Genesis 11:27-13:4; Matthew 5:13-26; Psalms 6:1-5; Proverbs 3:7-8
OT: “The Lord said to Abram: Go out from your land, your relatives, and your father’s house to the land that I will show you. I will make you into a great nation, I will bless you, I will make your name great, and you will be a blessing. I will bless those who bless you, I will curse anyone who treats you with contempt, and all the peoples on earth will be blessed through you.” (Genesis 12:1-3 CSB)
Just one chapter before, mankind said, “Let us make a name for ourselves,” And they were resisted by God. In Chapter 12, we see God approach Abram. Juxtapose this story against the story of Babel. Here, God tells Abram, if you will let go of everything you know and follow Me, I will make a name for you, and through you all the peoples that disbursed from the incident in Babel and all future peoples (families, tribes, races, genders, socio-economic stratifications, nations) will be blessed through you. What a difference between making a name for yourself and allowing God to make your name great. God’s call to Abram was never intended to be exclusive. God intended to use Abram as a conduit to bless everyone.

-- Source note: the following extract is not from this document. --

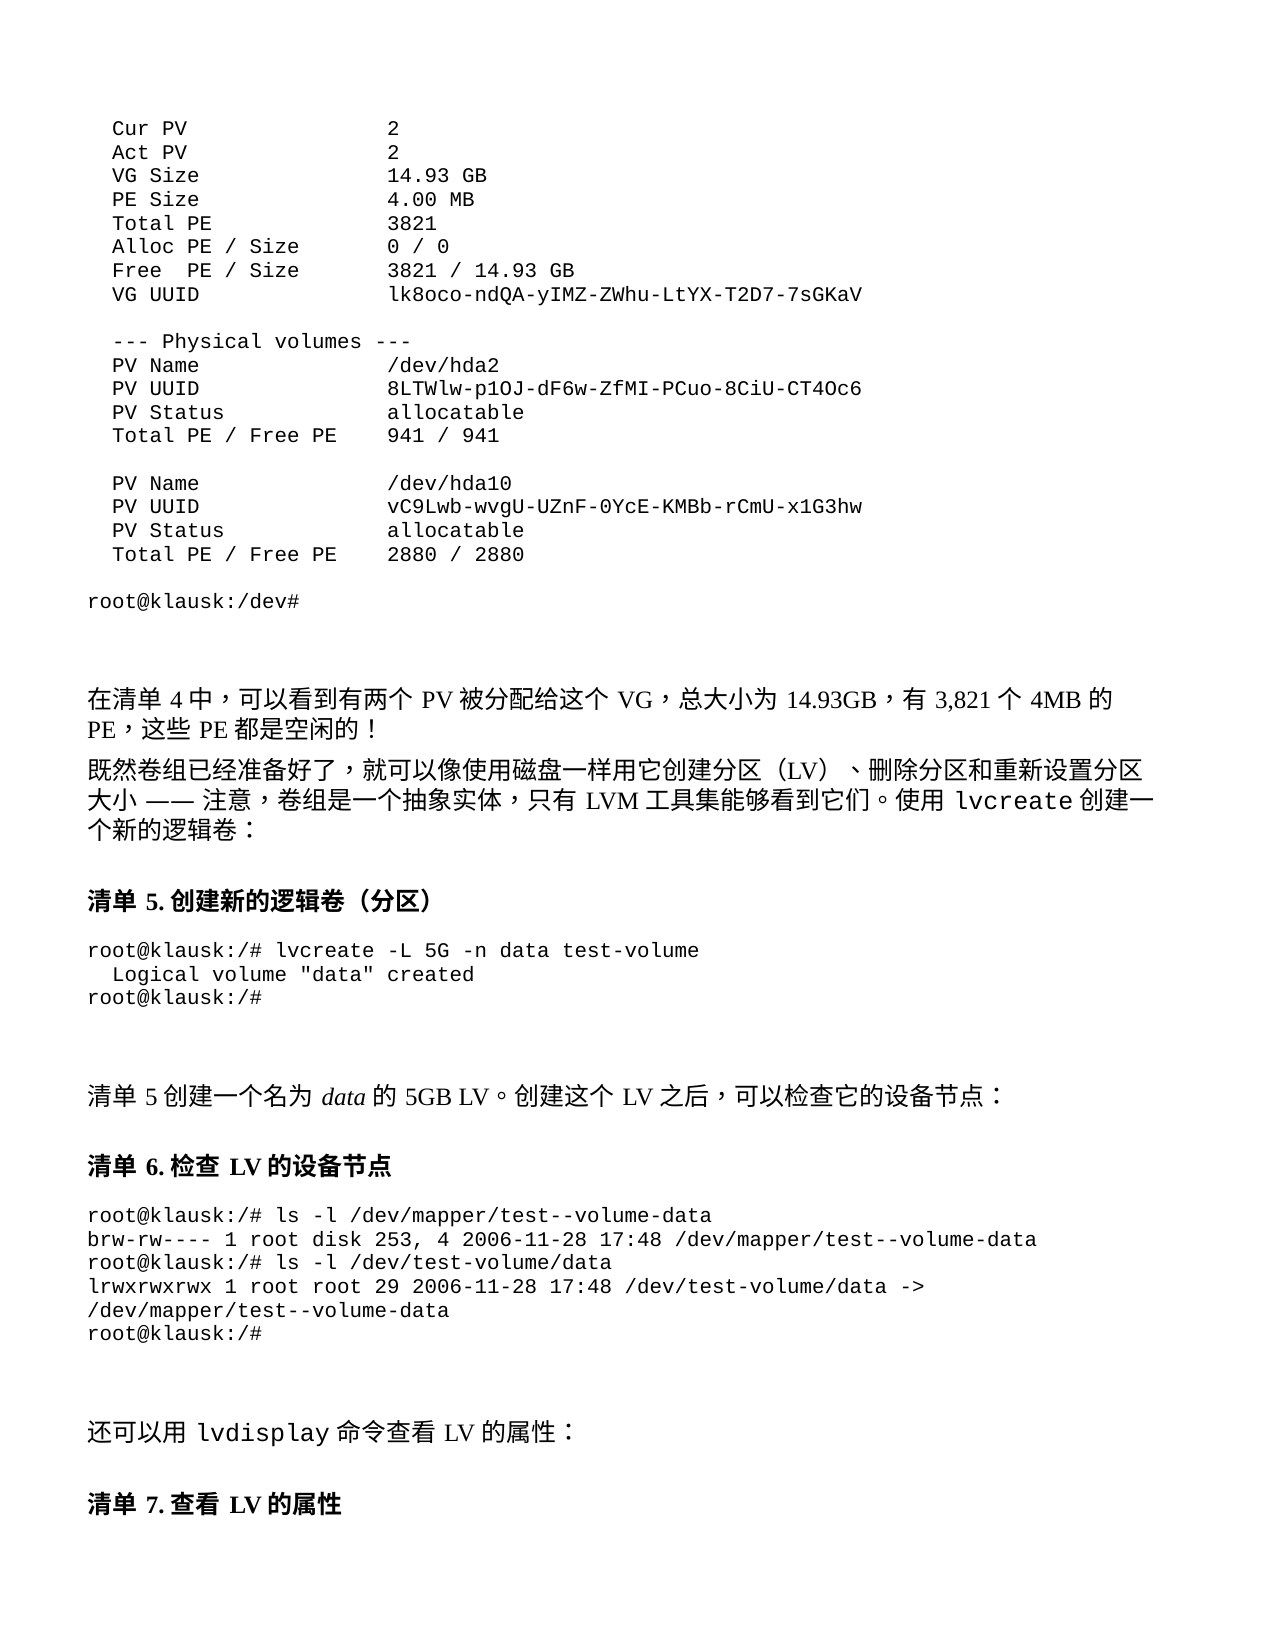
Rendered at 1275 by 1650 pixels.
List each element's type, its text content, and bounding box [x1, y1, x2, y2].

NT: “You are the salt of the earth. But if the salt should lose its taste, how can it be made salty? It’s no longer good for anything but to be thrown out and trampled under people’s feet. You are the light of the world. A city situated on a hill cannot be hidden. No one lights a lamp and puts it under a basket, but rather on a lampstand, and it gives light for all who are in the house. In the same way, let your light shine before others, so that they may see your good works and give glory to your Father in heaven. Don’t think that I came to abolish the Law or the Prophets. I did not come to abolish but to fulfill. For truly I tell you, until heaven and earth pass away, not the smallest letter or one stroke of a letter will pass away from the law until all things are accomplished. Therefore, whoever breaks one of the least of these commands and teaches others to do the same will be called least in the kingdom of heaven. But whoever does and teaches these commands will be called great in the kingdom of heaven. For I tell you, unless your righteousness surpasses that of the scribes and Pharisees, you will never get into the kingdom of heaven.” (Matthew 5:13-20 CSB)

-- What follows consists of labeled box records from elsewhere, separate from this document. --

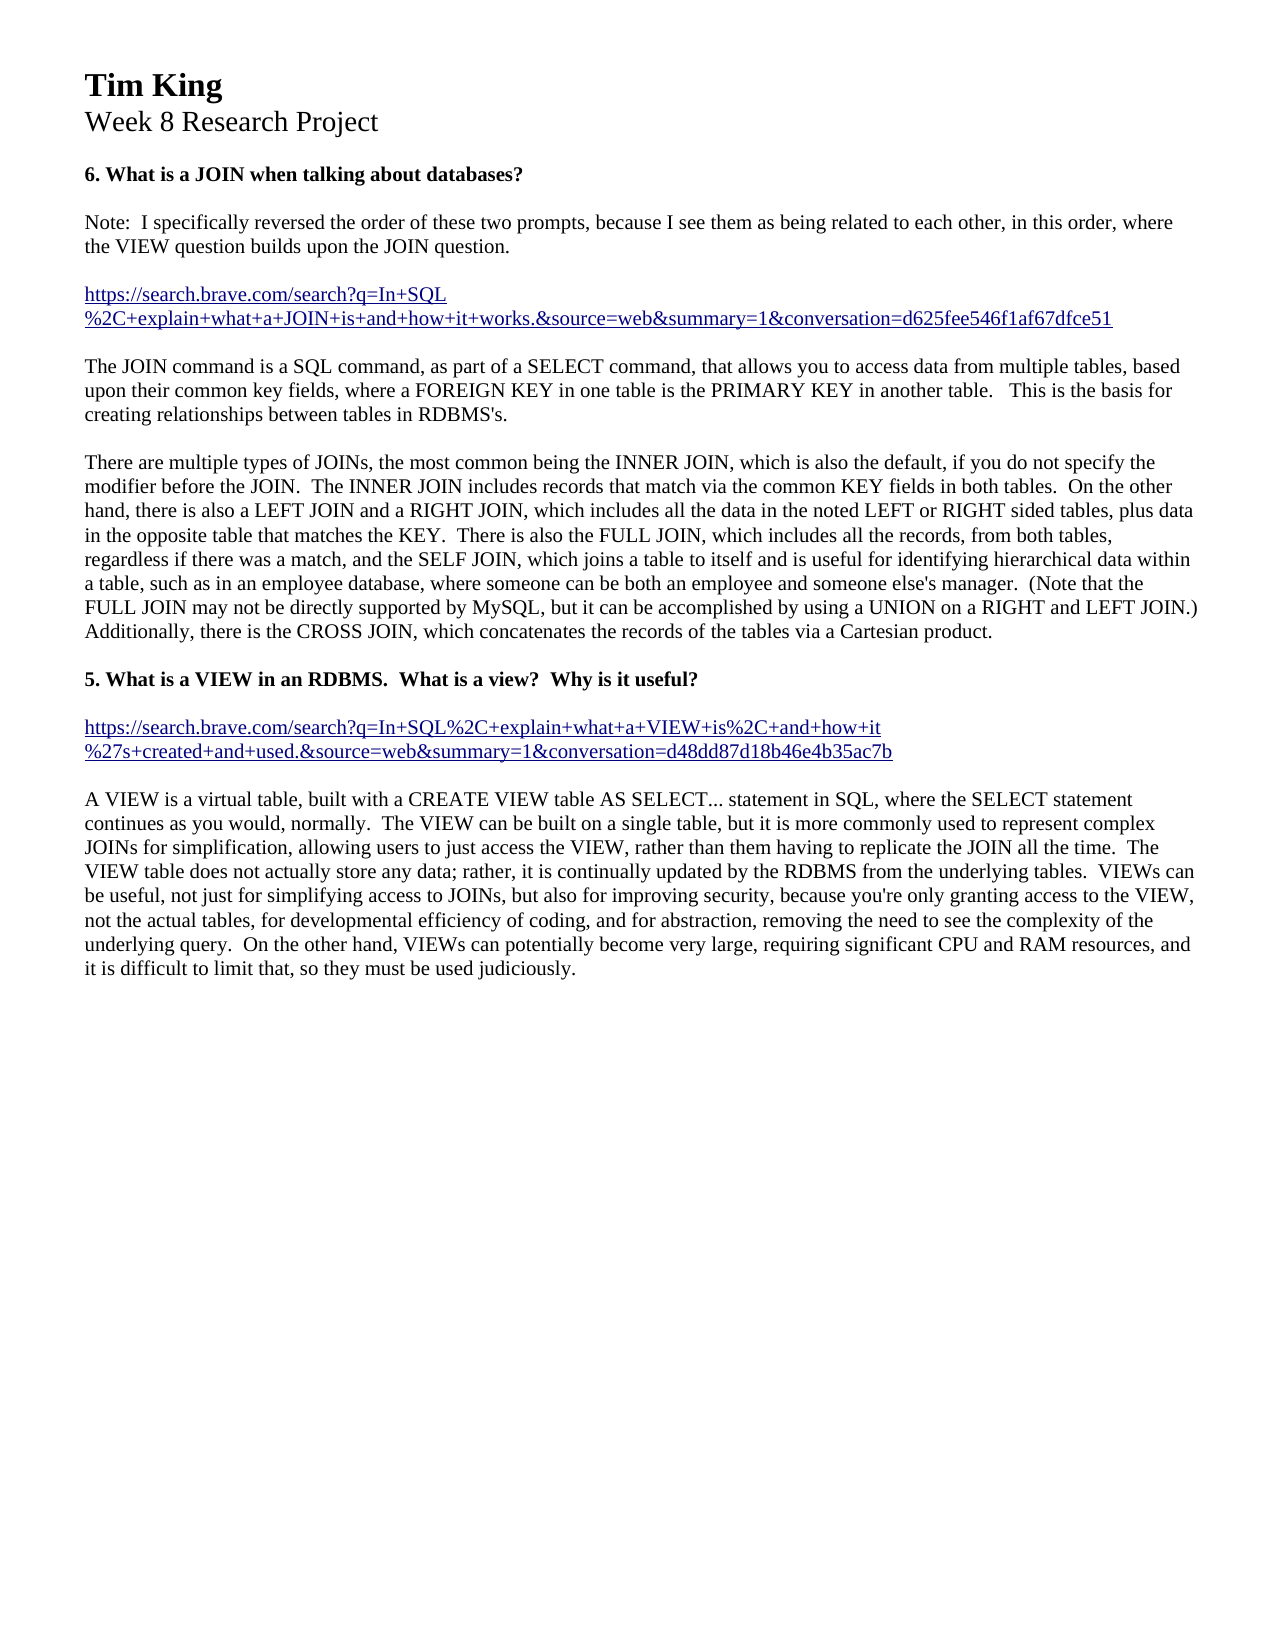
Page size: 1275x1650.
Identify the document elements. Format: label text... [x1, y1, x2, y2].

text Week 8 Research Project [84, 104, 1200, 137]
text 6. What is a JOIN when talking about databases? [84, 162, 1200, 186]
text https://search.brave.com/search?q=In+SQL%2C+explain+what+a+JOIN+is+and+how+it+works.&source=web&summary=1&conversation=d625fee546f1af67dfce51 [84, 282, 1200, 330]
text Tim King [84, 66, 1200, 104]
text https://search.brave.com/search?q=In+SQL%2C+explain+what+a+VIEW+is%2C+and+how+it%27s+created+and+used.&source=web&summary=1&conversation=d48dd87d18b46e4b35ac7b [84, 715, 1200, 763]
text 5. What is a VIEW in an RDBMS. What is a view? Why is it useful? [84, 667, 1200, 691]
text Note: I specifically reversed the order of these two prompts, because I see them as being related to each other, in this order, where the VIEW question builds upon the JOIN question. [84, 210, 1200, 258]
text A VIEW is a virtual table, built with a CREATE VIEW table AS SELECT... statement in SQL, where the SELECT statement continues as you would, normally. The VIEW can be built on a single table, but it is more commonly used to represent complex JOINs for simplification, allowing users to just access the VIEW, rather than them having to replicate the JOIN all the time. The VIEW table does not actually store any data; rather, it is continually updated by the RDBMS from the underlying tables. VIEWs can be useful, not just for simplifying access to JOINs, but also for improving security, because you're only granting access to the VIEW, not the actual tables, for developmental efficiency of coding, and for abstraction, removing the need to see the complexity of the underlying query. On the other hand, VIEWs can potentially become very large, requiring significant CPU and RAM resources, and it is difficult to limit that, so they must be used judiciously. [84, 787, 1200, 980]
text There are multiple types of JOINs, the most common being the INNER JOIN, which is also the default, if you do not specify the modifier before the JOIN. The INNER JOIN includes records that match via the common KEY fields in both tables. On the other hand, there is also a LEFT JOIN and a RIGHT JOIN, which includes all the data in the noted LEFT or RIGHT sided tables, plus data in the opposite table that matches the KEY. There is also the FULL JOIN, which includes all the records, from both tables, regardless if there was a match, and the SELF JOIN, which joins a table to itself and is useful for identifying hierarchical data within a table, such as in an employee database, where someone can be both an employee and someone else's manager. (Note that the FULL JOIN may not be directly supported by MySQL, but it can be accomplished by using a UNION on a RIGHT and LEFT JOIN.) Additionally, there is the CROSS JOIN, which concatenates the records of the tables via a Cartesian product. [84, 450, 1200, 643]
text The JOIN command is a SQL command, as part of a SELECT command, that allows you to access data from multiple tables, based upon their common key fields, where a FOREIGN KEY in one table is the PRIMARY KEY in another table. This is the basis for creating relationships between tables in RDBMS's. [84, 354, 1200, 426]
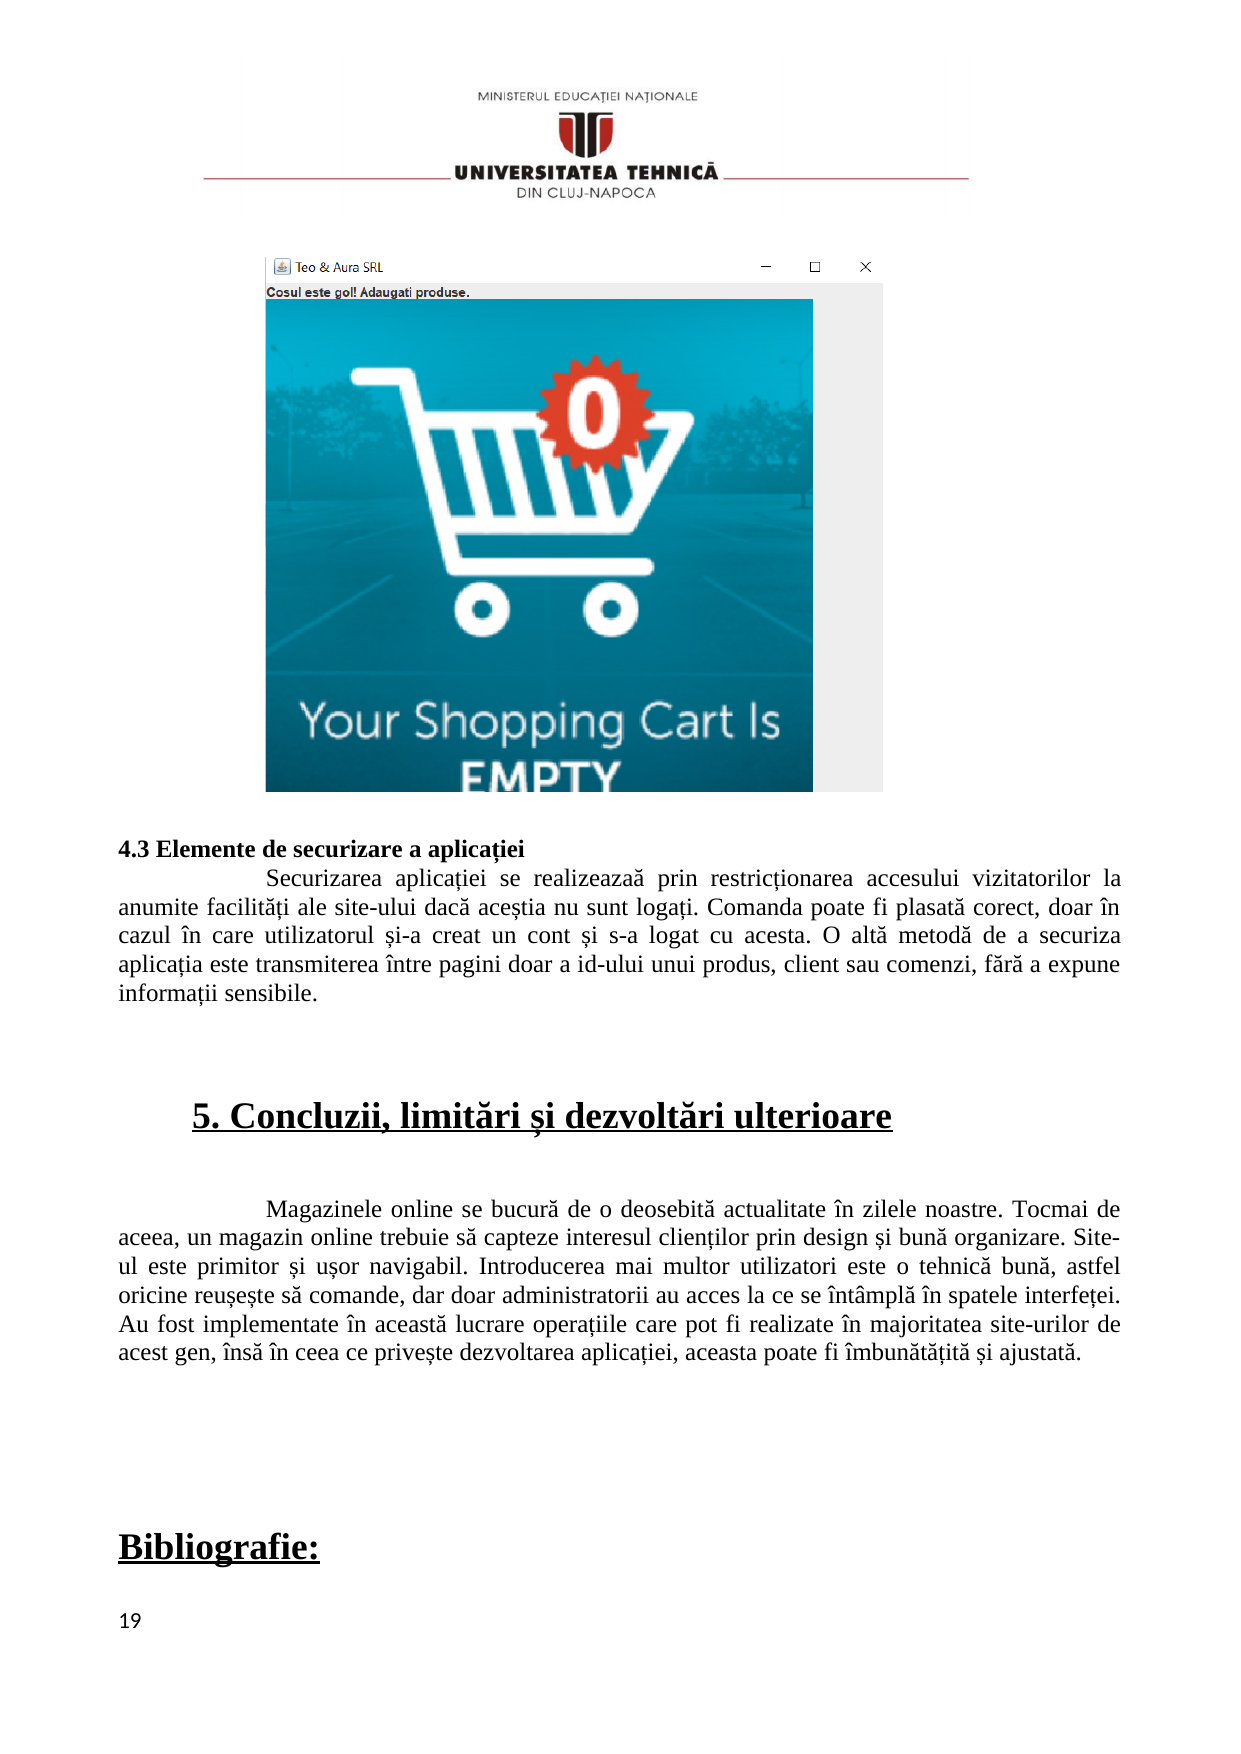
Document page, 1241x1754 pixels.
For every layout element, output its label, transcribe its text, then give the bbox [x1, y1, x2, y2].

Jesus’ sermon on the mount was directed primarily at the Jews: the descendants of Abraham through whom all the peoples of the earth were to be blessed. Yet the Jews had become more focused on the mechanics of worship and the rituals of righteousness than the purpose of their calling. So Jesus reminds them that through Abraham they are to be a blessing – they are to be the salt of the earth (bringing out the fullness of lie in God, preserving people from corruption, and healing wounds) – they are to be the light of the world (helping people to see the truth in the midst of darkness and leading them to the source of life and light). However, there are conditions to being blessed. Just performing the mechanics of worship or strict adherence to religious rituals won’t make you a blessing to the world. To receive God’s blessing and be a blessing, you have to go beyond external ritual to become righteous in heart. Jesus came to fully fulfill the promise made to Abram millennia ago and to provide a way for people to be truly righteous and fulfill their promised destiny.

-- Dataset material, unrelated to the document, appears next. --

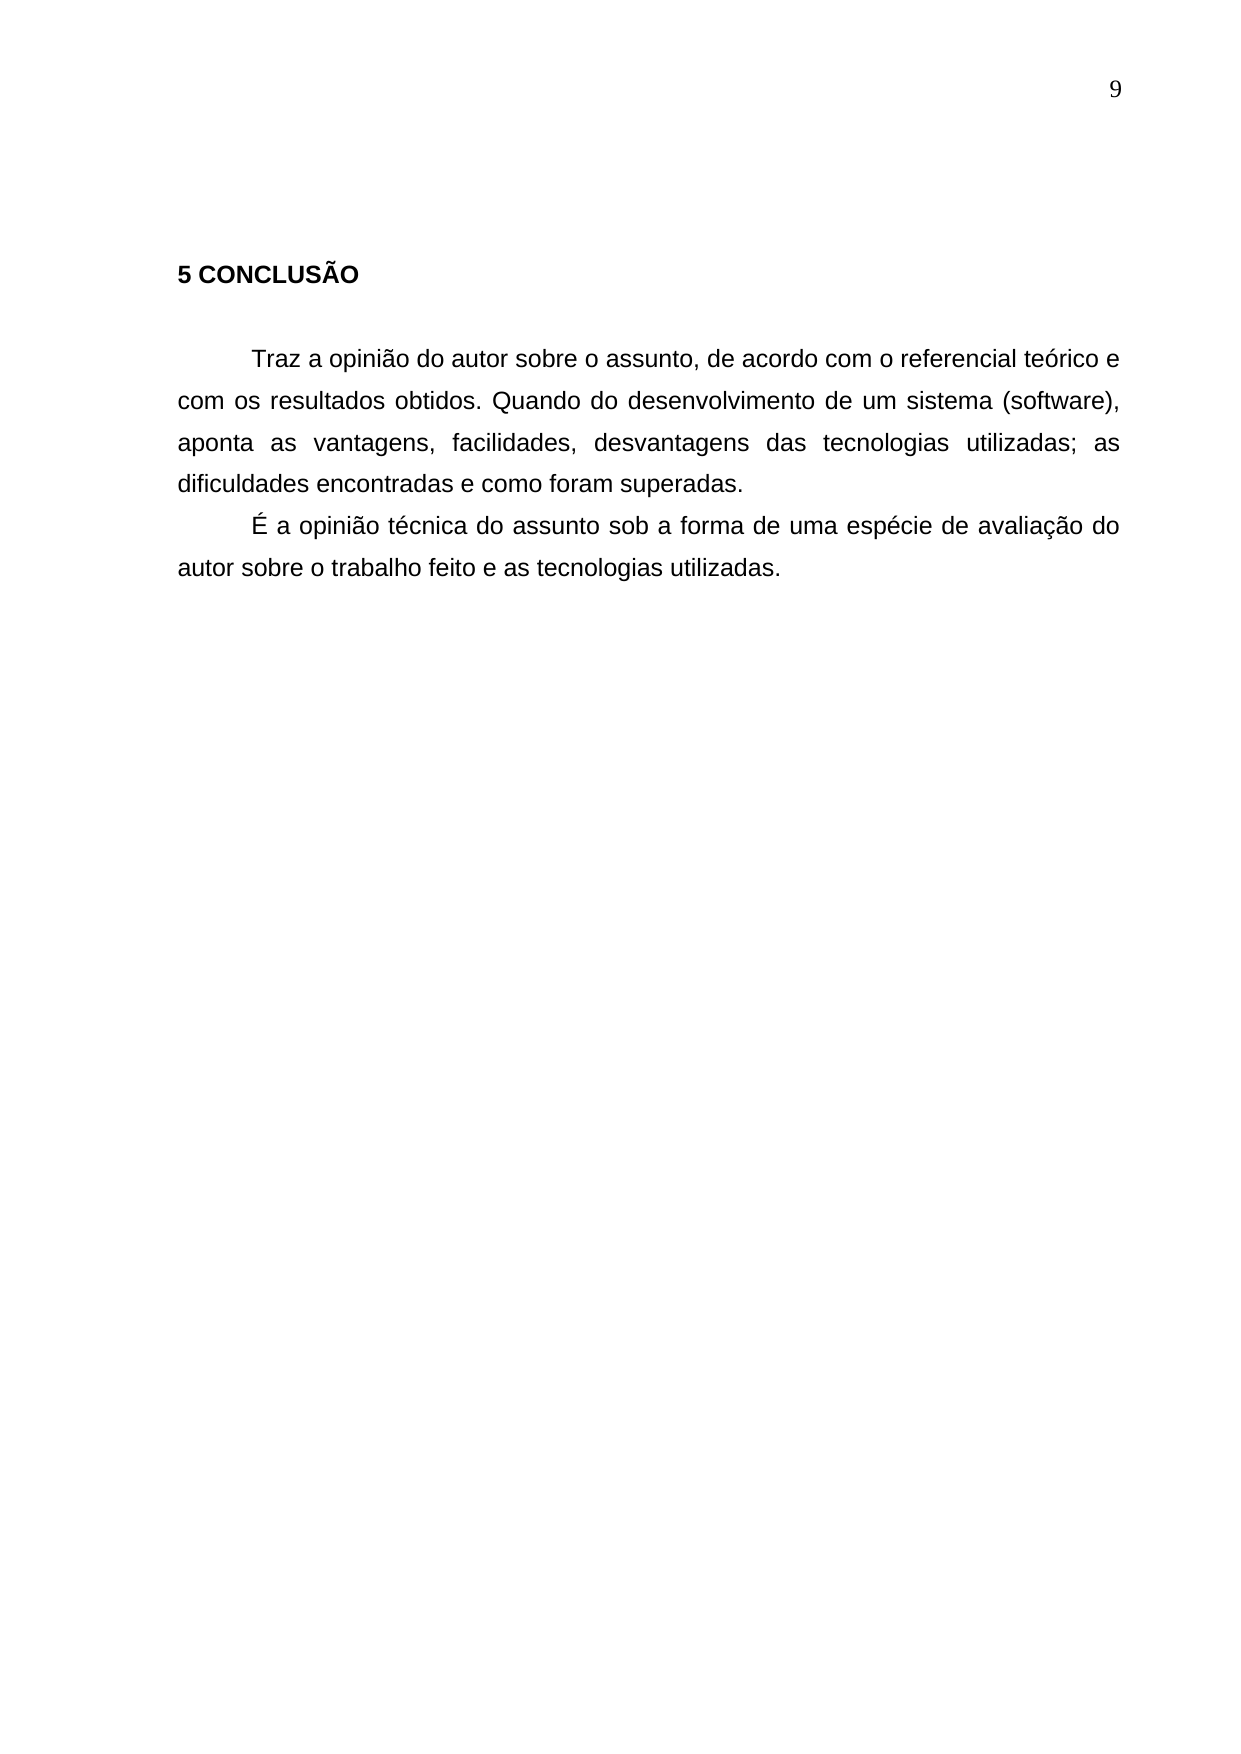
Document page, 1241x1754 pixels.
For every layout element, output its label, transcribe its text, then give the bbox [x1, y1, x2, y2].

text Traz a opinião do autor sobre o assunto, de acordo com o referencial teórico e com os resultados obtidos. Quando do desenvolvimento de um sistema (software), aponta as vantagens, facilidades, desvantagens das tecnologias utilizadas; as dificuldades encontradas e como foram superadas. [177, 345, 1122, 498]
text 5 CONCLUSÃO [177, 261, 1122, 289]
text É a opinião técnica do assunto sob a forma de uma espécie de avaliação do autor sobre o trabalho feito e as tecnologias utilizadas. [177, 512, 1122, 582]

Proverbs: “Don’t be wise in your own eyes; fear the Lord and turn away from evil. This will be healing for your body and strengthening for your bones.” (Proverbs 3:7-8 CSB)
Don’t follow the example of the people of Babel and trust in your own wisdom. Follow the example of Abram: let go and put behind you the wisdom of the world and the wisdom of your limited flesh. Turn to God and walk in His wisdom. This will bring healing and strength to your life, and in turn, you will bring healing and strength to others.